#### Task requirements
Count the lines of the listing below that contain the string "dialog", matching case exactly, and give only that number.

#### Exercise materials

==================================================

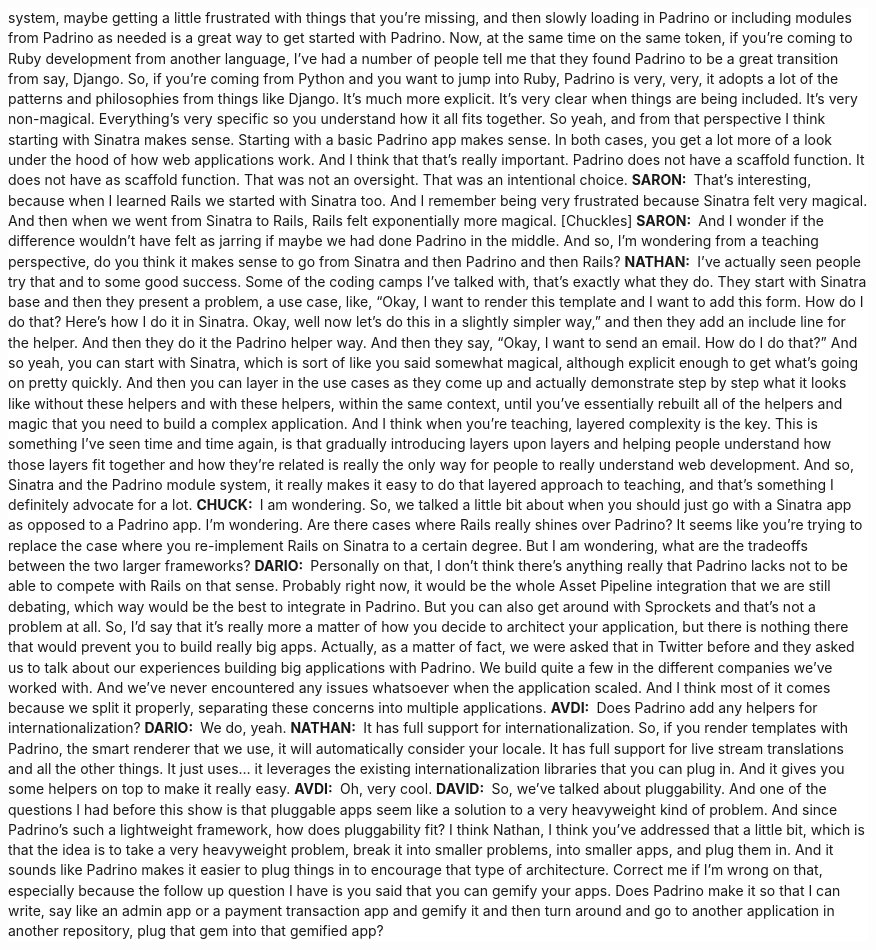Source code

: system, maybe getting a little frustrated with things that you’re missing, and then slowly loading in Padrino or including modules from Padrino as needed is a great way to get started with Padrino. Now, at the same time on the same token, if you’re coming to Ruby development from another language, I’ve had a number of people tell me that they found Padrino to be a great transition from say, Django. So, if you’re coming from Python and you want to jump into Ruby, Padrino is very, very, it adopts a lot of the patterns and philosophies from things like Django. It’s much more explicit. It’s very clear when things are being included. It’s very non-magical. Everything’s very specific so you understand how it all fits together. So yeah, and from that perspective I think starting with Sinatra makes sense. Starting with a basic Padrino app makes sense. In both cases, you get a lot more of a look under the hood of how web applications work. And I think that that’s really important. Padrino does not have a scaffold function. It does not have as scaffold function. That was not an oversight. That was an intentional choice. **SARON:&nbsp;** That’s interesting, because when I learned Rails we started with Sinatra too. And I remember being very frustrated because Sinatra felt very magical. And then when we went from Sinatra to Rails, Rails felt exponentially more magical. [Chuckles] **SARON:&nbsp;** And I wonder if the difference wouldn’t have felt as jarring if maybe we had done Padrino in the middle. And so, I’m wondering from a teaching perspective, do you think it makes sense to go from Sinatra and then Padrino and then Rails? **NATHAN:&nbsp;** I’ve actually seen people try that and to some good success. Some of the coding camps I’ve talked with, that’s exactly what they do. They start with Sinatra base and then they present a problem, a use case, like, “Okay, I want to render this template and I want to add this form. How do I do that? Here’s how I do it in Sinatra. Okay, well now let’s do this in a slightly simpler way,” and then they add an include line for the helper. And then they do it the Padrino helper way. And then they say, “Okay, I want to send an email. How do I do that?” And so yeah, you can start with Sinatra, which is sort of like you said somewhat magical, although explicit enough to get what’s going on pretty quickly. And then you can layer in the use cases as they come up and actually demonstrate step by step what it looks like without these helpers and with these helpers, within the same context, until you’ve essentially rebuilt all of the helpers and magic that you need to build a complex application. And I think when you’re teaching, layered complexity is the key. This is something I’ve seen time and time again, is that gradually introducing layers upon layers and helping people understand how those layers fit together and how they’re related is really the only way for people to really understand web development. And so, Sinatra and the Padrino module system, it really makes it easy to do that layered approach to teaching, and that’s something I definitely advocate for a lot. **CHUCK:&nbsp;** I am wondering. So, we talked a little bit about when you should just go with a Sinatra app as opposed to a Padrino app. I’m wondering. Are there cases where Rails really shines over Padrino? It seems like you’re trying to replace the case where you re-implement Rails on Sinatra to a certain degree. But I am wondering, what are the tradeoffs between the two larger frameworks? **DARIO:&nbsp;** Personally on that, I don’t think there’s anything really that Padrino lacks not to be able to compete with Rails on that sense. Probably right now, it would be the whole Asset Pipeline integration that we are still debating, which way would be the best to integrate in Padrino. But you can also get around with Sprockets and that’s not a problem at all. So, I’d say that it’s really more a matter of how you decide to architect your application, but there is nothing there that would prevent you to build really big apps. Actually, as a matter of fact, we were asked that in Twitter before and they asked us to talk about our experiences building big applications with Padrino. We build quite a few in the different companies we’ve worked with. And we’ve never encountered any issues whatsoever when the application scaled. And I think most of it comes because we split it properly, separating these concerns into multiple applications. **AVDI:&nbsp;** Does Padrino add any helpers for internationalization? **DARIO:&nbsp;** We do, yeah. **NATHAN:&nbsp;** It has full support for internationalization. So, if you render templates with Padrino, the smart renderer that we use, it will automatically consider your locale. It has full support for live stream translations and all the other things. It just uses… it leverages the existing internationalization libraries that you can plug in. And it gives you some helpers on top to make it really easy. **AVDI:&nbsp;** Oh, very cool. **DAVID:&nbsp;** So, we’ve talked about pluggability. And one of the questions I had before this show is that pluggable apps seem like a solution to a very heavyweight kind of problem. And since Padrino’s such a lightweight framework, how does pluggability fit? I think Nathan, I think you’ve addressed that a little bit, which is that the idea is to take a very heavyweight problem, break it into smaller problems, into smaller apps, and plug them in. And it sounds like Padrino makes it easier to plug things in to encourage that type of architecture. Correct me if I’m wrong on that, especially because the follow up question I have is you said that you can gemify your apps. Does Padrino make it so that I can write, say like an admin app or a payment transaction app and gemify it and then turn around and go to another application in another repository, plug that gem into that gemified app?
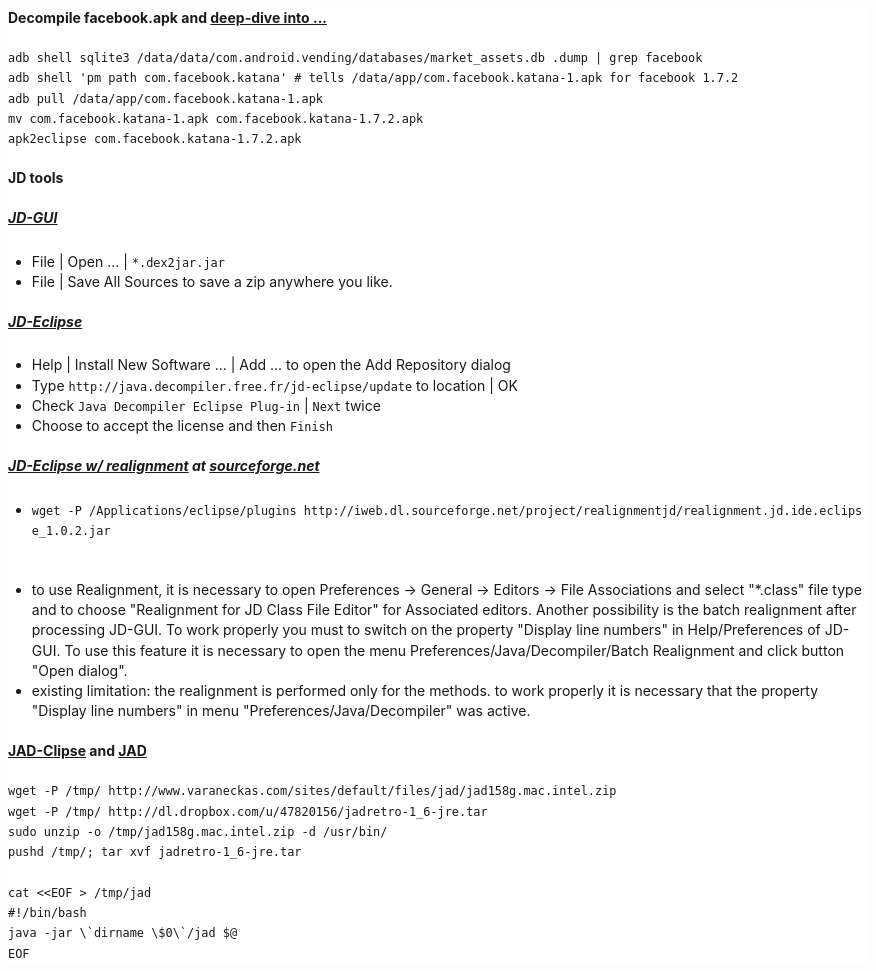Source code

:#### Decompile facebook.apk and [deep-dive into ...](https://github.com/henry4j/-/blob/master/labs/%5Efacebook.mkd)

    adb shell sqlite3 /data/data/com.android.vending/databases/market_assets.db .dump | grep facebook
    adb shell 'pm path com.facebook.katana' # tells /data/app/com.facebook.katana-1.apk for facebook 1.7.2
    adb pull /data/app/com.facebook.katana-1.apk
    mv com.facebook.katana-1.apk com.facebook.katana-1.7.2.apk
    apk2eclipse com.facebook.katana-1.7.2.apk

#### JD tools
##### [JD-GUI](http://java.decompiler.free.fr/?q=jdgui)

* File | Open ... | `*.dex2jar.jar`
* File | Save All Sources to save a zip anywhere you like.

##### [JD-Eclipse](http://java.decompiler.free.fr/?q=jdeclipse)

* Help | Install New Software ... | Add ... to open the Add Repository dialog
* Type `http://java.decompiler.free.fr/jd-eclipse/update` to location | OK
* Check `Java Decompiler Eclipse Plug-in` | `Next` twice
* Choose to accept the license and then `Finish`

##### [JD-Eclipse w/ realignment](http://java.decompiler.free.fr/?q=node/464) at [sourceforge.net](http://sourceforge.net/projects/realignmentjd/files/)

* `wget -P /Applications/eclipse/plugins http://iweb.dl.sourceforge.net/project/realignmentjd/realignment.jd.ide.eclipse_1.0.2.jar`

#
* to use Realignment, it is necessary to open Preferences → General → Editors → File Associations and select "*.class" file type and to choose "Realignment for JD Class File Editor" for Associated editors. Another possibility is the batch realignment after processing JD-GUI. To work properly you must to switch on the property "Display line numbers" in Help/Preferences of JD-GUI. To use this feature it is necessary to open the menu Preferences/Java/Decompiler/Batch Realignment and click button "Open dialog".
* existing limitation: the realignment is performed only for the methods. to work properly it is necessary that the property "Display line numbers" in menu "Preferences/Java/Decompiler" was active.

#### [JAD-Clipse](http://jadclipse.sourceforge.net/wiki/index.php/Main_Page) and [JAD](http://www.varaneckas.com/jad)

    wget -P /tmp/ http://www.varaneckas.com/sites/default/files/jad/jad158g.mac.intel.zip
    wget -P /tmp/ http://dl.dropbox.com/u/47820156/jadretro-1_6-jre.tar
    sudo unzip -o /tmp/jad158g.mac.intel.zip -d /usr/bin/
    pushd /tmp/; tar xvf jadretro-1_6-jre.tar

    cat <<EOF > /tmp/jad
    #!/bin/bash
    java -jar \`dirname \$0\`/jad $@
    EOF
    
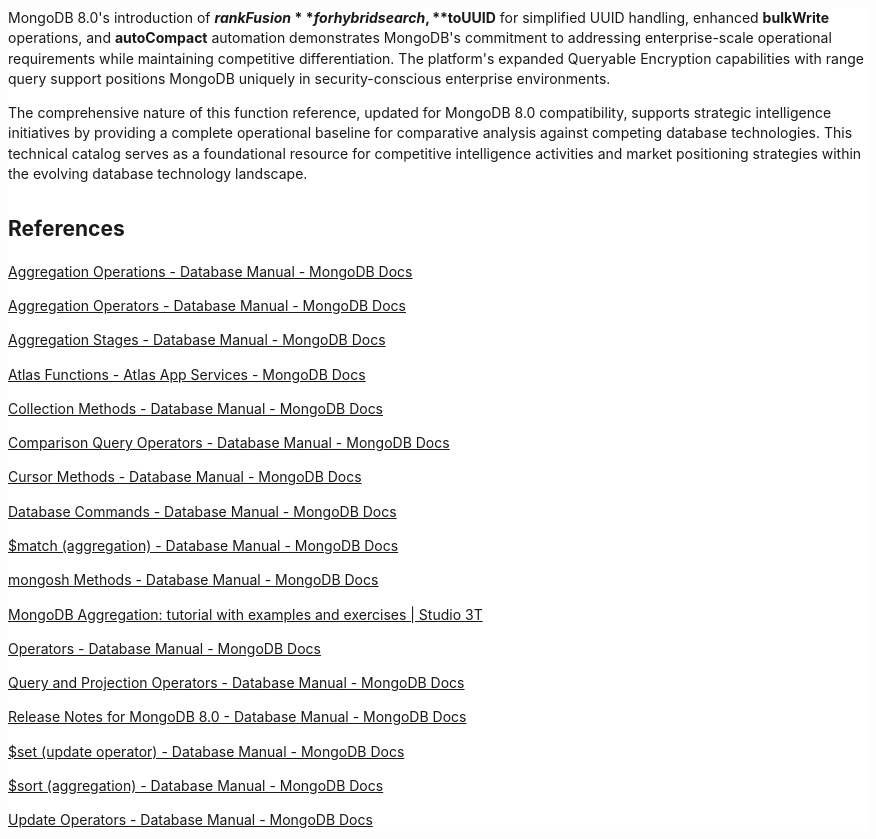MongoDB 8.0's introduction of **$rankFusion** for hybrid search, **$toUUID** for simplified UUID handling, enhanced **bulkWrite** operations, and **autoCompact** automation demonstrates MongoDB's commitment to addressing enterprise-scale operational requirements while maintaining competitive differentiation. The platform's expanded Queryable Encryption capabilities with range query support positions MongoDB uniquely in security-conscious enterprise environments.

The comprehensive nature of this function reference, updated for MongoDB 8.0 compatibility, supports strategic intelligence initiatives by providing a complete operational baseline for comparative analysis against competing database technologies. This technical catalog serves as a foundational resource for competitive intelligence activities and market positioning strategies within the evolving database technology landscape.

## References

[Aggregation Operations - Database Manual - MongoDB Docs](https://www.mongodb.com/docs/manual/aggregation/)

[Aggregation Operators - Database Manual - MongoDB Docs](https://www.mongodb.com/docs/manual/reference/operator/aggregation/)

[Aggregation Stages - Database Manual - MongoDB Docs](https://www.mongodb.com/docs/manual/reference/operator/aggregation-pipeline/)

[Atlas Functions - Atlas App Services - MongoDB Docs](https://www.mongodb.com/docs/atlas/app-services/functions/)

[Collection Methods - Database Manual - MongoDB Docs](https://www.mongodb.com/docs/manual/reference/method/js-collection/)

[Comparison Query Operators - Database Manual - MongoDB Docs](https://www.mongodb.com/docs/manual/reference/operator/query-comparison/)

[Cursor Methods - Database Manual - MongoDB Docs](https://www.mongodb.com/docs/manual/reference/method/js-cursor/)

[Database Commands - Database Manual - MongoDB Docs](https://www.mongodb.com/docs/manual/reference/command/)

[$match (aggregation) - Database Manual - MongoDB Docs](https://www.mongodb.com/docs/manual/reference/operator/aggregation/match/)

[mongosh Methods - Database Manual - MongoDB Docs](https://www.mongodb.com/docs/manual/reference/method/)

[MongoDB Aggregation: tutorial with examples and exercises | Studio 3T](https://studio3t.com/knowledge-base/articles/mongodb-aggregation-framework/)

[Operators - Database Manual - MongoDB Docs](https://www.mongodb.com/docs/manual/reference/operator/)

[Query and Projection Operators - Database Manual - MongoDB Docs](https://www.mongodb.com/docs/manual/reference/operator/query/)

[Release Notes for MongoDB 8.0 - Database Manual - MongoDB Docs](https://www.mongodb.com/docs/manual/release-notes/8.0/)

[$set (update operator) - Database Manual - MongoDB Docs](https://www.mongodb.com/docs/manual/reference/operator/update/set/)

[$sort (aggregation) - Database Manual - MongoDB Docs](https://www.mongodb.com/docs/manual/reference/operator/aggregation/sort/)

[Update Operators - Database Manual - MongoDB Docs](https://www.mongodb.com/docs/manual/reference/operator/update/)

==================================================

#### Solution to this task
2